Metagenomic pipelines should be adapted to better capture microeukaryotes. Because metagenomic sequencing does not depend on predefined targets, it is well suited for detecting novel, engineered, or highly divergent organisms. However, targeted methods may remain preferable for monitoring specific known threats, where higher sensitivity, lower cost, and more streamlined workflows are advantageous. Existing metagenomic pipelines are typically optimized for viruses and bacteria and can fail to recover microeukaryotes during sample processing and sequencing, while bioinformatic approaches struggle to assemble and classify their large and often repetitive genomes. 

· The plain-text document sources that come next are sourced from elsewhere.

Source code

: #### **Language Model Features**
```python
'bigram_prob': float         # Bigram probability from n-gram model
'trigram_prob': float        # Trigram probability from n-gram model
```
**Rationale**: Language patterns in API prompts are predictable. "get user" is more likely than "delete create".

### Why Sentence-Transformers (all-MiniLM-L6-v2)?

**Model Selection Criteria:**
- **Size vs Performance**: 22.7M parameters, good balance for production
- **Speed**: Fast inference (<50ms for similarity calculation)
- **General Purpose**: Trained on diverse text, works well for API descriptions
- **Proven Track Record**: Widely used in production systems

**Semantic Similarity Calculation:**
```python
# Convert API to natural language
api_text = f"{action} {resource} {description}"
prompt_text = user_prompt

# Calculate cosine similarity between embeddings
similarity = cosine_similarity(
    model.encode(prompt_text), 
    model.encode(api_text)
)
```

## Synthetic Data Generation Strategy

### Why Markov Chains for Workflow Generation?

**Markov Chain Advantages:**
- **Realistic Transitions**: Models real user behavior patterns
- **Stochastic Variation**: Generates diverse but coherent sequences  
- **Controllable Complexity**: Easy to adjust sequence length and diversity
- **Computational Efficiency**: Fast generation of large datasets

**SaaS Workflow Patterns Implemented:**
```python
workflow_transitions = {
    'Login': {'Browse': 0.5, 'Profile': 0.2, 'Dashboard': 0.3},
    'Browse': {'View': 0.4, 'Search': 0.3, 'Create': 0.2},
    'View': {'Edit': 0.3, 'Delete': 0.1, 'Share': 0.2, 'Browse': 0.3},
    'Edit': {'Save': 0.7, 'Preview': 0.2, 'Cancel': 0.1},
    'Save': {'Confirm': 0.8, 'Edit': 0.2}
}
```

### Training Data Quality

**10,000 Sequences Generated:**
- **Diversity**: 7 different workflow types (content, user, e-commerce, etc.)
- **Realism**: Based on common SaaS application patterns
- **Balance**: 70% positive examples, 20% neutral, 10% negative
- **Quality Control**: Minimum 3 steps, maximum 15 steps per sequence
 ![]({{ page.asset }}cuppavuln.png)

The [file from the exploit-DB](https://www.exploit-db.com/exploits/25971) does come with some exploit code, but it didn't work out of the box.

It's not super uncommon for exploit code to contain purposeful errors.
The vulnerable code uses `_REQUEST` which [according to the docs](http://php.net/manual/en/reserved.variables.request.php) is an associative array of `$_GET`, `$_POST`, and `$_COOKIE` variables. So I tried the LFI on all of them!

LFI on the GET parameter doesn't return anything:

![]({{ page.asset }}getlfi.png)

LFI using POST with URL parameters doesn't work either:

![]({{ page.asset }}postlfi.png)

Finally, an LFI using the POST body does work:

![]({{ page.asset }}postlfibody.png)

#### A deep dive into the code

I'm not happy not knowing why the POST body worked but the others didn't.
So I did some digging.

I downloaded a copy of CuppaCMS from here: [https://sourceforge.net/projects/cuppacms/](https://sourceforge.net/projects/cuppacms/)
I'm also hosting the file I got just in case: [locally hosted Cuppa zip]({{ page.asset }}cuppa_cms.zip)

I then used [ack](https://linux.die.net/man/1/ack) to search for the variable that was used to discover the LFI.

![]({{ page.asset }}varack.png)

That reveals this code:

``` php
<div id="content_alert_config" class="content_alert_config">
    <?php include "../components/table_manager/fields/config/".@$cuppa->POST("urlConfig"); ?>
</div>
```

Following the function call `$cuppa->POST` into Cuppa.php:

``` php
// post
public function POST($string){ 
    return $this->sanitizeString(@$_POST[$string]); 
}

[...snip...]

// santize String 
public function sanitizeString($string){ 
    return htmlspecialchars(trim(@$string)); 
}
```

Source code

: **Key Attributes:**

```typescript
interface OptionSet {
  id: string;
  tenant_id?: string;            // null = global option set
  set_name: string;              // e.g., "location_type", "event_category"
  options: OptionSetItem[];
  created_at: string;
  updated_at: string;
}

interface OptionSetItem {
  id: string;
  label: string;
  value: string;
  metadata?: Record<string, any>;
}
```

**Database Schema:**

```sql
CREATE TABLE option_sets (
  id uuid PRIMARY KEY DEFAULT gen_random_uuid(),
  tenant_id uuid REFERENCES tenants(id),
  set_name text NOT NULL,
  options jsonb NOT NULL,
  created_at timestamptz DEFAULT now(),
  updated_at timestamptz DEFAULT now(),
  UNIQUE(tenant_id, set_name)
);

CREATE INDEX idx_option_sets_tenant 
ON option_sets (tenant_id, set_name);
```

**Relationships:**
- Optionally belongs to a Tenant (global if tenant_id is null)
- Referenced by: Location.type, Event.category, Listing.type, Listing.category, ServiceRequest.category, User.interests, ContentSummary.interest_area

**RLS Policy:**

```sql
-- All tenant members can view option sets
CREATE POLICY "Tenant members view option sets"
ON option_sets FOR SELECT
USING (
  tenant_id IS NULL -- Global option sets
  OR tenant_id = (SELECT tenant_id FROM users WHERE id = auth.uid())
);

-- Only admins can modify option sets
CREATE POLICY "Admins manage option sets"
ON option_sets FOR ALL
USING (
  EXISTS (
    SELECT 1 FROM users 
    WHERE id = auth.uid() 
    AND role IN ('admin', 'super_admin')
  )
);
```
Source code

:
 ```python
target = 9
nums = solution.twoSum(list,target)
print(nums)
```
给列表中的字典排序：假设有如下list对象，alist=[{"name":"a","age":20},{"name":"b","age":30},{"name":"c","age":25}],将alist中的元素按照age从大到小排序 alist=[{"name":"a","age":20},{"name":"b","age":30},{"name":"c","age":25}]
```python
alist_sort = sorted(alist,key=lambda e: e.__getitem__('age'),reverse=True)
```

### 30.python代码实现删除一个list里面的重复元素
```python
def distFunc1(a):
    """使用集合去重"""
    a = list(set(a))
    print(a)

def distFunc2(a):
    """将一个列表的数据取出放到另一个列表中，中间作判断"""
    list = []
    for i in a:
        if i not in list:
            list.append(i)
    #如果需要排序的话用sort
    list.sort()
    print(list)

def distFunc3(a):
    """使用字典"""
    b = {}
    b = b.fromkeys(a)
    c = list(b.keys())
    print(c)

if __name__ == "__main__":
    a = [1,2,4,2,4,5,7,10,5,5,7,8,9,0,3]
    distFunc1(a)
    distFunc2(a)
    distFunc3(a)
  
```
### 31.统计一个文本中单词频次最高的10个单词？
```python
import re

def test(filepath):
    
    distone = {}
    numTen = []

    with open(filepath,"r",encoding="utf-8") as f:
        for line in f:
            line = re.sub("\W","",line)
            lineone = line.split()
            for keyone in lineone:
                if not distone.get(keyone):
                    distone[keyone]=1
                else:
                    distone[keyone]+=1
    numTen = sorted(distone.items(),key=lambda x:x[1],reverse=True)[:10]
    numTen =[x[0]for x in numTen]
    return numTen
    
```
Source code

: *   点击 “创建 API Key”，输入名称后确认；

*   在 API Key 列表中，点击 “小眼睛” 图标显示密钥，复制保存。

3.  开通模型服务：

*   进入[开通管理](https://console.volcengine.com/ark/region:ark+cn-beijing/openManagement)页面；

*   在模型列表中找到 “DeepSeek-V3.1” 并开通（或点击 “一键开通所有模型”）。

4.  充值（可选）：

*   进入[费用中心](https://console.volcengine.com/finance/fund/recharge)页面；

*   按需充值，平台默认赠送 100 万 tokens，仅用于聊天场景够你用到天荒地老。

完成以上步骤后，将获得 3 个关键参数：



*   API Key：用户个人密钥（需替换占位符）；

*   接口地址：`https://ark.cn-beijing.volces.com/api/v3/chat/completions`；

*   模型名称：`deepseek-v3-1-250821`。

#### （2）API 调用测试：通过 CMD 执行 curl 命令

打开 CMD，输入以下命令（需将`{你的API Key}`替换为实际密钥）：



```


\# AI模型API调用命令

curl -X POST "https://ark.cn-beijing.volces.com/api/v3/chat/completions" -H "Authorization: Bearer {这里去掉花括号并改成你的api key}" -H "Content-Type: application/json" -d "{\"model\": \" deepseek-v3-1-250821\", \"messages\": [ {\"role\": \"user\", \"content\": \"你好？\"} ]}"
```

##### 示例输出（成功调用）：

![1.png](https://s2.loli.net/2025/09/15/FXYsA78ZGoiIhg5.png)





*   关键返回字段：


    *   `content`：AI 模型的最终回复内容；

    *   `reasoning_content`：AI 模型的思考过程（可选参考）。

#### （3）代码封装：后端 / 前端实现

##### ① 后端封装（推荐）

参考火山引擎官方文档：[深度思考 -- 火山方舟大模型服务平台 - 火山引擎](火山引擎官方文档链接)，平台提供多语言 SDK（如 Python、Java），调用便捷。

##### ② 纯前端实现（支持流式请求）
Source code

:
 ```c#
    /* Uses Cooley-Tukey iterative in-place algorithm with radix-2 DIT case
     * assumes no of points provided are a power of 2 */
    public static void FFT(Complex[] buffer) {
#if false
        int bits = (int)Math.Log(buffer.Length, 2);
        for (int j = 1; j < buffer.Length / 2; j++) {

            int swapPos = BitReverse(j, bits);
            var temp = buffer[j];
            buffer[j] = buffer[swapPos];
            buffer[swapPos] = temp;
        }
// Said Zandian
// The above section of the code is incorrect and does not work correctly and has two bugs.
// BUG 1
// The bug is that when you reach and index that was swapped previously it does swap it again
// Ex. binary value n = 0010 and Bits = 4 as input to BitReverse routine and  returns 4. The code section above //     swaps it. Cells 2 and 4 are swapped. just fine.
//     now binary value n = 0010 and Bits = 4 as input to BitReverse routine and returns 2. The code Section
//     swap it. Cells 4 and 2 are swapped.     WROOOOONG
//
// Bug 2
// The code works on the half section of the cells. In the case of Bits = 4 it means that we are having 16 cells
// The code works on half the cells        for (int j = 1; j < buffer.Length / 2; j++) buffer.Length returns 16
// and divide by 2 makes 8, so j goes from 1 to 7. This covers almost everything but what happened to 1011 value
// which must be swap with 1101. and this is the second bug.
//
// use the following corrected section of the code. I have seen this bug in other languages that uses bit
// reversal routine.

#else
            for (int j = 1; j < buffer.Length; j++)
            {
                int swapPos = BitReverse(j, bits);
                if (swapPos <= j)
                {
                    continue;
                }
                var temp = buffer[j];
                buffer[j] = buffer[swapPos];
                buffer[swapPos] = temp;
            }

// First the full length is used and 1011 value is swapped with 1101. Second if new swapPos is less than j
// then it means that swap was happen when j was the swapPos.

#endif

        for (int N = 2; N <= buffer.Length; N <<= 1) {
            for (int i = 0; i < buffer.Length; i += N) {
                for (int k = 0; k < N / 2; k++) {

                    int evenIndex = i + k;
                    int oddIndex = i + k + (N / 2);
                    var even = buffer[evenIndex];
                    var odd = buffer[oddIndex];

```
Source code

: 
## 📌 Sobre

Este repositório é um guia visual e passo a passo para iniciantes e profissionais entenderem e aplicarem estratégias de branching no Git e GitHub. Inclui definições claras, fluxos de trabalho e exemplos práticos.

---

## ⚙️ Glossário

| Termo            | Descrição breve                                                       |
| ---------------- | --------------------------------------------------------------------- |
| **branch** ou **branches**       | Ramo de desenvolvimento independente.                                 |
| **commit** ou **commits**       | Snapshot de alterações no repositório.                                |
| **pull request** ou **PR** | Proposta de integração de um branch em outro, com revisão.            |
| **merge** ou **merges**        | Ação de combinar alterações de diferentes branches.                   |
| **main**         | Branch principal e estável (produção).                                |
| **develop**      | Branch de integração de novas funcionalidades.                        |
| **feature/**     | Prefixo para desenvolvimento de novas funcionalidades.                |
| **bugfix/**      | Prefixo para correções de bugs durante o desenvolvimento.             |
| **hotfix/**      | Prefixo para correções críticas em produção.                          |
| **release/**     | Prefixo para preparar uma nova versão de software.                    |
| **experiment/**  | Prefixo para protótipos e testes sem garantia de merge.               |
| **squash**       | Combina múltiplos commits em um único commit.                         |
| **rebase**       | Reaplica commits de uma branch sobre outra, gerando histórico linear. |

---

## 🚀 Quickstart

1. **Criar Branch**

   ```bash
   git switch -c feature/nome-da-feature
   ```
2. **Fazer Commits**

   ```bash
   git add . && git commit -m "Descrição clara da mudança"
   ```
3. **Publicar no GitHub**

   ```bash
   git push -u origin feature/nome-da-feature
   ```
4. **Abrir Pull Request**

To address these limitations, various steps in the pipeline–including size selection, nucleic acid extraction, library preparation, sequencing, and bioinformatic analysis–should be optimized for the recovery, detection, and classification of informative microeukaryotic sequences. For example, mRNA can be used instead of, or in addition to, DNA to identify metabolically active organisms, helping distinguish viable pathogens from dormant spores, dead cells, and residual eDNA. Long-read sequencing could be prioritized over short-read sequencing to better handle repetitive regions during genome assembly. Taxonomic classification is challenging because most microeukaryotic diversity remains absent from reference databases; however, this limitation should improve over time as more species are characterized through efforts to map the eukaryome, such as the Earth BioGenome Project. At the same time, emerging "function-first" bioinformatic approaches may reduce reliance on taxonomy by identifying biosecurity-relevant features directly from raw metagenomic data. Finally, reporting frameworks will be needed to translate complex metagenomic data into actionable information. Taken together, these pipelines could support the identification of known and novel microeukaryotic pathogens, antimicrobial resistance markers, genetic modifications, and other signals that warrant further investigation or intervention.